Publication year - 2009
Publication title -
haemophilia
Language(s) - English
Resource type - Journals
SCImago Journal Rank - 1.213
H-Index - 92
eISSN - 1365-2516
pISSN - 1351-8216
DOI - 10.1111/j.1365-2516.2009.01972.x
Subject(s) - ribavirin , medicine , haemophilia , pegylated interferon , hepatitis c virus , hepatitis c , cohort , viral load , haemophilia a , population , immunology , gastroenterology , virology , human immunodeficiency virus (hiv) , pediatrics , virus , environmental health
Summary. Individuals with haemophilia are frequently infected with both human immunodeficiency virus (HIV) and hepatitis C virus (HCV); however, limited evidence is currently available regarding the efficacy of HCV treatment with pegylated interferon and ribavirin in this patient population. The aim of this study was to review HCV treatment outcomes in a cohort of patients with haemophilia and HIV/HCV co‐infection. A retrospective, single centre review of 13 consecutive patients treated with pegylated interferon and ribavirin was performed. All patients were male with haemophilia A and a median age of 43 (range 27–62) at initiation of HCV therapy. Nine of 13 (69%) patients had genotype (gt1) 1 HCV (3 × gt3, 1 × gt4). Twelve of 13 (92%) were receiving ART, with a mean CD4+ count of 428 cells μL −1 (range 175–928 cells μL −1 ) at initiation of HCV therapy.
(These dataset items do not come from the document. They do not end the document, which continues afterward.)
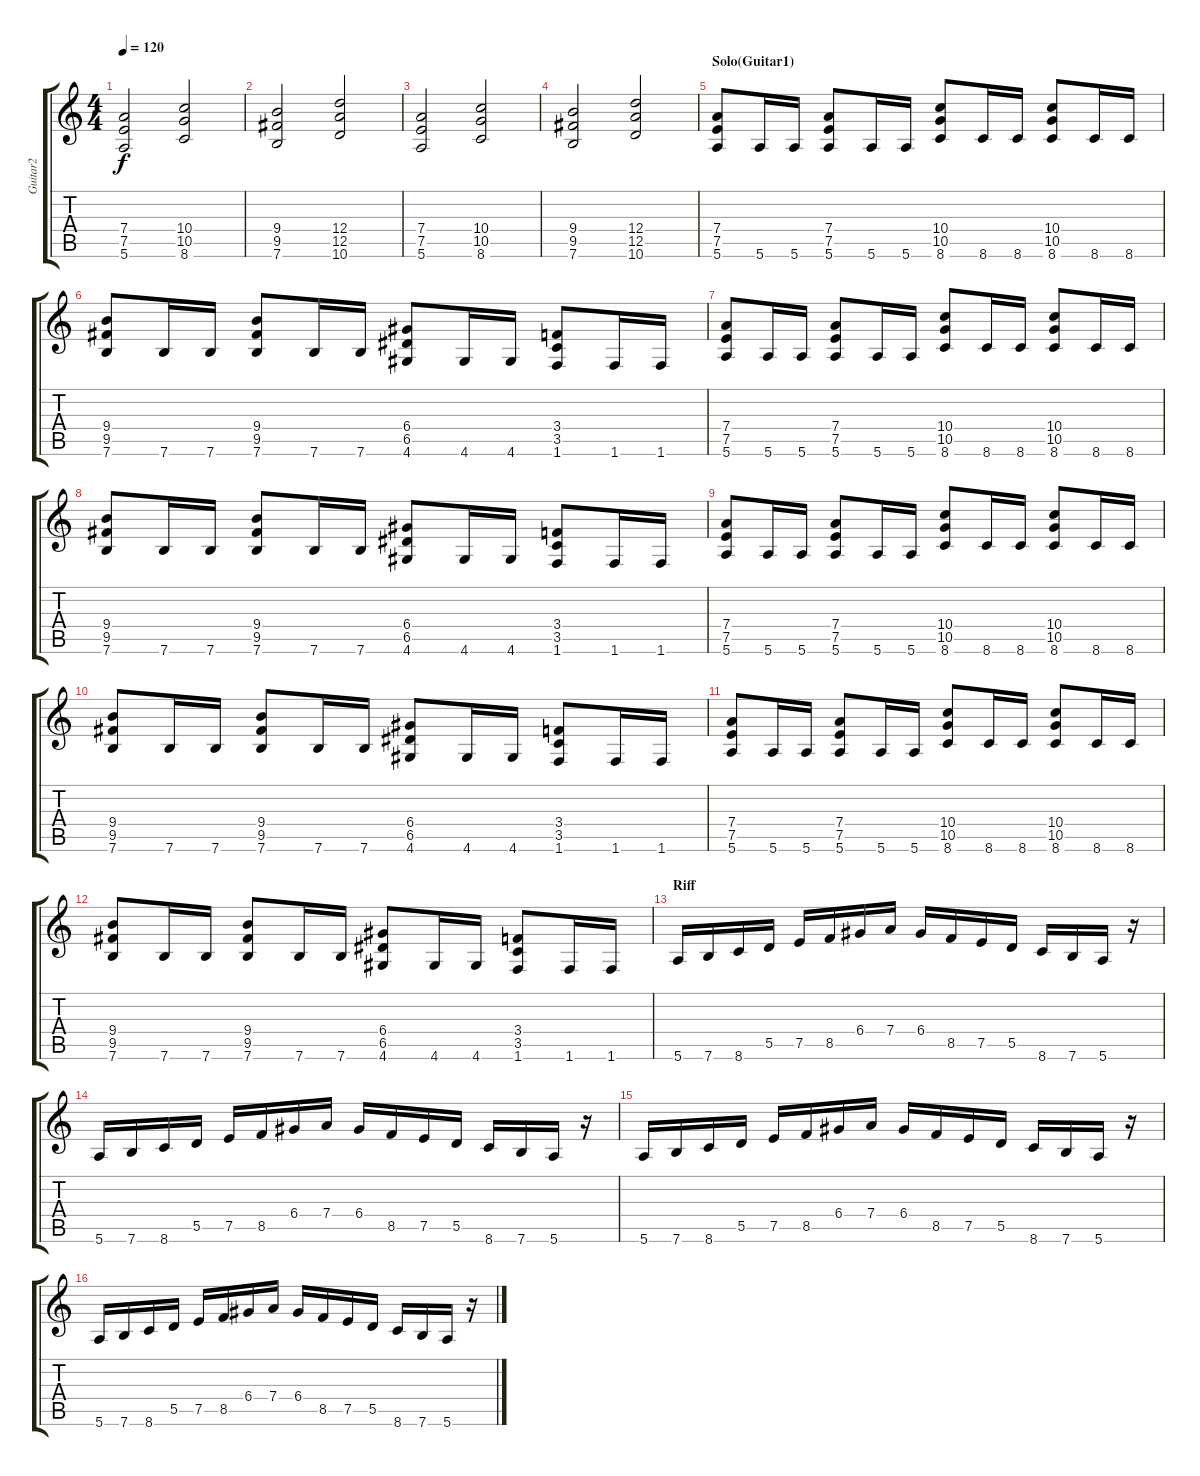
\track ("Guitar2" "Guitar2") {instrument distortionguitar}
\staff {score tabs}
\tuning (E4 B3 G3 D3 A2 E2) {hide}
\ts (4 4)
\tempo 120
\clef g2
\ks c
(7.4 7.5 5.6).2{dy f} (10.4 10.5 8.6).2 |
(9.4 9.5 7.6).2 (12.4 12.5 10.6).2 |
(7.4 7.5 5.6).2 (10.4 10.5 8.6).2 |
(9.4 9.5 7.6).2 (12.4 12.5 10.6).2 |
\section ("" "Solo(Guitar1)")
(7.4 7.5 5.6).8 5.6.16 5.6.16 (7.4 7.5 5.6).8 5.6.16 5.6.16 (10.4 10.5 8.6).8 8.6.16 8.6.16 (10.4 10.5 8.6).8 8.6.16 8.6.16 |
(9.4 9.5 7.6).8 7.6.16 7.6.16 (9.4 9.5 7.6).8 7.6.16 7.6.16 (6.4 6.5 4.6).8 4.6.16 4.6.16 (3.4 3.5 1.6).8 1.6.16 1.6.16 |
(7.4 7.5 5.6).8 5.6.16 5.6.16 (7.4 7.5 5.6).8 5.6.16 5.6.16 (10.4 10.5 8.6).8 8.6.16 8.6.16 (10.4 10.5 8.6).8 8.6.16 8.6.16 |
(9.4 9.5 7.6).8 7.6.16 7.6.16 (9.4 9.5 7.6).8 7.6.16 7.6.16 (6.4 6.5 4.6).8 4.6.16 4.6.16 (3.4 3.5 1.6).8 1.6.16 1.6.16 |
(7.4 7.5 5.6).8 5.6.16 5.6.16 (7.4 7.5 5.6).8 5.6.16 5.6.16 (10.4 10.5 8.6).8 8.6.16 8.6.16 (10.4 10.5 8.6).8 8.6.16 8.6.16 |
(9.4 9.5 7.6).8 7.6.16 7.6.16 (9.4 9.5 7.6).8 7.6.16 7.6.16 (6.4 6.5 4.6).8 4.6.16 4.6.16 (3.4 3.5 1.6).8 1.6.16 1.6.16 |
(7.4 7.5 5.6).8 5.6.16 5.6.16 (7.4 7.5 5.6).8 5.6.16 5.6.16 (10.4 10.5 8.6).8 8.6.16 8.6.16 (10.4 10.5 8.6).8 8.6.16 8.6.16 |
(9.4 9.5 7.6).8 7.6.16 7.6.16 (9.4 9.5 7.6).8 7.6.16 7.6.16 (6.4 6.5 4.6).8 4.6.16 4.6.16 (3.4 3.5 1.6).8 1.6.16 1.6.16 |
\section ("" "Riff")
5.6.16 7.6.16 8.6.16 5.5.16 7.5.16 8.5.16 6.4.16 7.4.16 6.4.16 8.5.16 7.5.16 5.5.16 8.6.16 7.6.16 5.6.16 r.16 |
5.6.16 7.6.16 8.6.16 5.5.16 7.5.16 8.5.16 6.4.16 7.4.16 6.4.16 8.5.16 7.5.16 5.5.16 8.6.16 7.6.16 5.6.16 r.16 |
5.6.16 7.6.16 8.6.16 5.5.16 7.5.16 8.5.16 6.4.16 7.4.16 6.4.16 8.5.16 7.5.16 5.5.16 8.6.16 7.6.16 5.6.16 r.16 |
5.6.16 7.6.16 8.6.16 5.5.16 7.5.16 8.5.16 6.4.16 7.4.16 6.4.16 8.5.16 7.5.16 5.5.16 8.6.16 7.6.16 5.6.16 r.16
Six of 11 (55%) patients achieved EVR (3 × gt1, 2 × gt3, 1 × gt4) at 12 weeks, 4/13 (31%) had EOTR (2 × gt1, 2 × gt3) and 1/13 (8%) achieved sustained virological response (1 × gt1). Seven of 11 (64%) patients normalized ALT during therapy wherein mean ALT fell from 101 to 76 U L −1 . Only 1/13 (8%) patients discontinued therapy prematurely due to side effects. CD4+ cell counts and HIV viral load remained stable during HCV treatment, with a mean 437 cells μL −1 and <50 copies mL −1 at 48 weeks respectively. Patients in our cohort with haemophilia and HCV/HIV co‐infection responded poorly to HCV treatment. Alternative HCV treatment strategies need to be considered in patients with haemophilia and HIV/HCV co‐infection.